From 1d8502e8ad5442b73193c760b991f8ddfc1a91f9 Mon Sep 17 00:00:00 2001
From: James Ritchie <james@jamesritchie.co.uk>
Date: Tue, 24 Sep 2024 16:21:55 +0100
Subject: [PATCH 2/5] 2 puppeteer examples

---
 docs/examples/puppeteer.mdx            | 134 ++++++++++++++++++++-----
 docs/snippets/web-scraping-warning.mdx |   3 +
 2 files changed, 113 insertions(+), 24 deletions(-)

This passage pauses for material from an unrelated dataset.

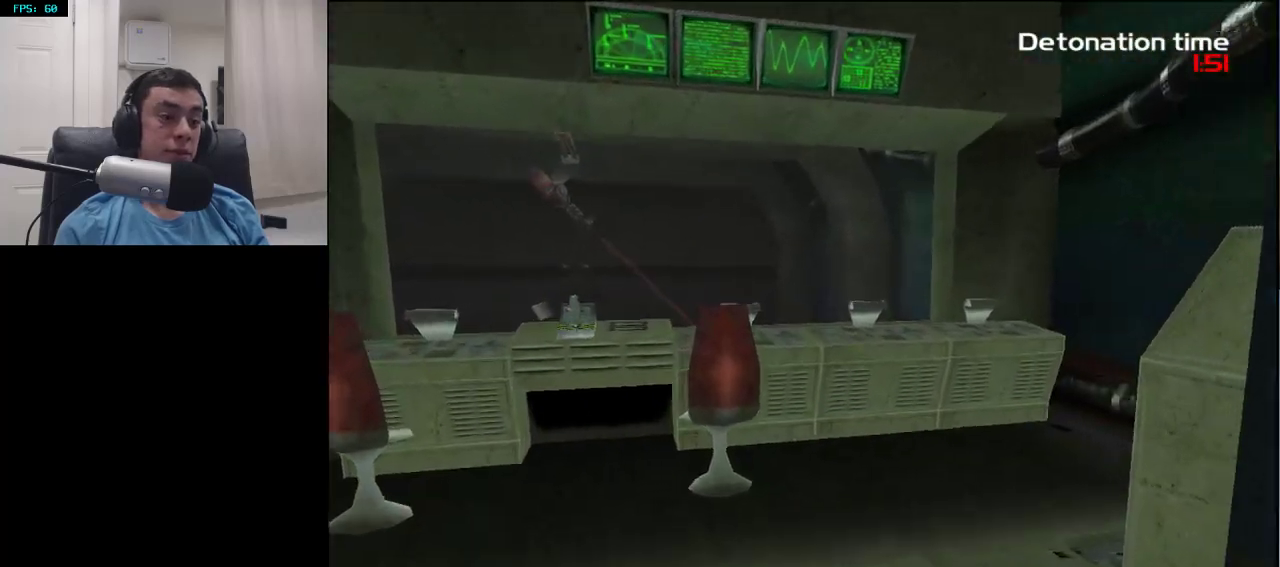
{"buttons": [], "left_stick": "up-left", "right_stick": "center", "events": []}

 create mode 100644 docs/snippets/web-scraping-warning.mdx

diff --git a/docs/examples/puppeteer.mdx b/docs/examples/puppeteer.mdx
index cb493f0c92..27f06d9723 100644
--- a/docs/examples/puppeteer.mdx
+++ b/docs/examples/puppeteer.mdx
@@ -5,17 +5,17 @@ description: "These examples demonstrate how to use Puppeteer with Trigger.dev."
 ---
 
 import LocalDevelopment from "/snippets/local-development-extensions.mdx";
+import ScrapingWarning from "/snippets/web-scraping-warning.mdx";
 
 ## Overview
 
 There are 2 example tasks to follow on this page:
 
-1. [Generate a PDF](/examples/puppeteer#generate-a-pdf)
-2. [Scrape data from a website](/examples/puppeteer#scrape-data-from-a-website)
+1. [Basic example](/examples/puppeteer#basic-example)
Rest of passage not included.